Kesuksesan, bagi legasi perampok kasino legendaris Ocean ini, jadi harga mutlak. Pasalnya, selain ingin membuktikan, ia bisa balik mengirim balik mantan kekasih ke penjara, perkara mencuri Toussaint, kalung berlian senilai US$150 juta relatif sulit. Oleh karena itu, strategi yang ia susun masak-masak selama lima tahun mendekam di bui, butuh perempuan sebagai aktor utama.

Di awal film, Debbie meyakinkan sahabatnya, tukang oplos minuman alkohol Lou (Cate Blanchett), proyek perampokan di Met Gala ini akan berhasil. Adegan berikutnya mudah ditebak. Sejumlah perempuan badass direkrut, dengan berbagai keahliannya. Ya, film besutan sutradara Gary Ross ini memang total menjiplak trilogi perampokan Ocean, yang mashur di awal 2000-an tersebut. Pembedanya, lagi-lagi hanya jenis kelamin yang bermain sebagai pelaku perampokan.

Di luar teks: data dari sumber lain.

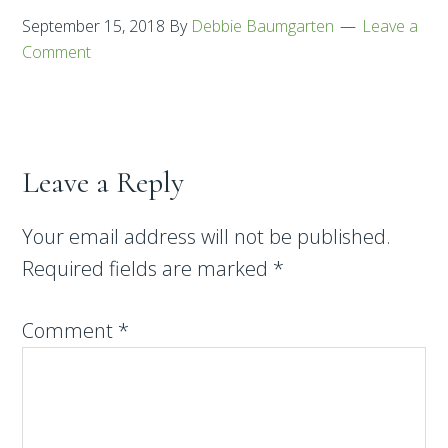
September 15, 2018
By
Debbie Baumgarten
Leave a
Comment
Leave a Reply
Your email address will not be published.
Required fields are marked
*
Comment
*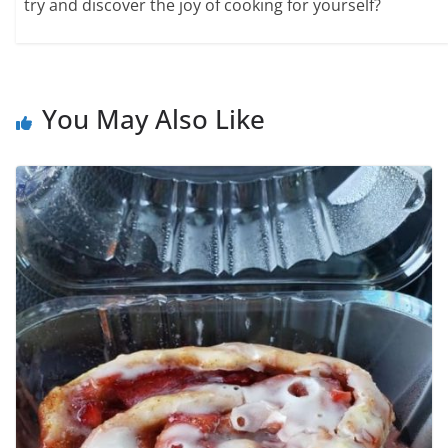
try and discover the joy of cooking for yourself?
You May Also Like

Bukannya saya misoginis, tapi penunjukkan pemain kaliber dunia nan berpenampilan mewah ini, eksekusinya terasa biasa saja. Memang, dalam penokohan, saya sedikit terhibur. Misalnya, Sandra Bullock yang kadar ketenangannya level mumpuni, Cate Blanchett dengan lagak semau gue. Lalu ada Helena Bonham Carter yang bermain sebagai Rose Weil, desainer tak laku dengan tingkah dan penampilan—yang seperti biasa—selalu eksentrik.

Rihanna yang di sini berperan sebagai peretas yang gemar menghisap ganja. Anna Hathaway, yang luar biasa cantiknya, namun senyum yang ia jual entah mengapa terasa pas mewakili 'selebritis cantik, tapi bodoh'. Lalu Amita (Mindy Kalling) si pembuat berlian dengan ketelitian pemindaian yang super. Awkwafina si tukang ngutil di jalanan. Terakhir Sarah Paulson, ibu rumah tangga, yang rupanya belum ‘sembuh’ total dari kebiasaan menjadi penadah barang rampokan di garasi rumahnya.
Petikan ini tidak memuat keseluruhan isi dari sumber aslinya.